Are you applying to the internship?
Job Description
Student Researcher (Seed Vision – Long-Range Video Generation) – 2026 Start (PhD) | ByteDance
The Tone:
This is a PhD internship starting in 2026 at ByteDance, a global technology company focused on advancing artificial general intelligence. The company develops foundational models for visual generation, multimodal generative models, and leading GenAI solutions, including foundational models for visual generation (images and videos). This role is crucial for contributing to ByteDance’s products, research, and emerging technologies by solving fundamental computer vision challenges in long-range video generation. As a Student Researcher, you will actively contribute to the Seed Vision Team’s mission of pioneering new paths toward AGI.
The TL;DR
• Role: Internship
• Location: In-person, Los Angeles County, CA
• Pay: $60 hourly
• Team: Seed Vision Team, which focuses on foundational models for visual generation.

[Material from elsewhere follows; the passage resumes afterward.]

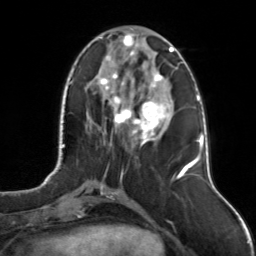
Breast MRI, one axial slice; position 43 of 126 along the scan axis; cropped to one breast; dynamic contrast-enhanced series, time point 2 of 7 at this slice position (early post-contrast); 3 T; TE 1.7 ms, TR 4.6 ms; 1 mm slice thickness; 256 × 256 image matrix. Female patient.
Outlined on this slice (semi-automatically segmented with operator editing):
- enhancing-tissue mask used for the functional tumour volume (all voxels passing the contrast-enhancement thresholds inside the analysis volume; usually the tumour): bounding box <99,33,175,145> (left, top, right, bottom; pixels)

• Mission: Develop scalable architectures for long-range video generation with consistent motion, identity, and layout to solve fundamental computer vision challenges in GenAI.
• Tech Stack: Deep learning frameworks
What You’ll Actually Do
• Development: Develop scalable architectures for long-range video generation with consistent motion, identity, and layout.
• Exploration: Explore hierarchical or recurrent latent structures to support generation across long temporal spans.
• Problem Solving: Address challenges in temporal drift, motion collapse, and high-frequency detail retention.
• Strategy: Investigate autoregressive or chunked generation strategies that balance quality and memory.
• Evaluation: Design evaluation protocols for long video quality (e.g., realism, consistency, semantic continuity).
The Must-Haves
• Background: Currently pursuing a PhD in Computer Vision, Machine Learning, or a related field.
• Experience: Research experience in generative modeling, especially for video, motion, or temporal sequences, demonstrated by first-author publications in CVPR, ICCV, ECCV, NeurIPS, ICLR, or ICML. Experience with large-scale video datasets.
• Skills: Proficiency in deep learning frameworks.
• Bonus: Experience with diffusion or transformer-based video models, or long-context sequence generation; familiarity with long-form video datasets; understanding of perceptual metrics and user-study-based video evaluation.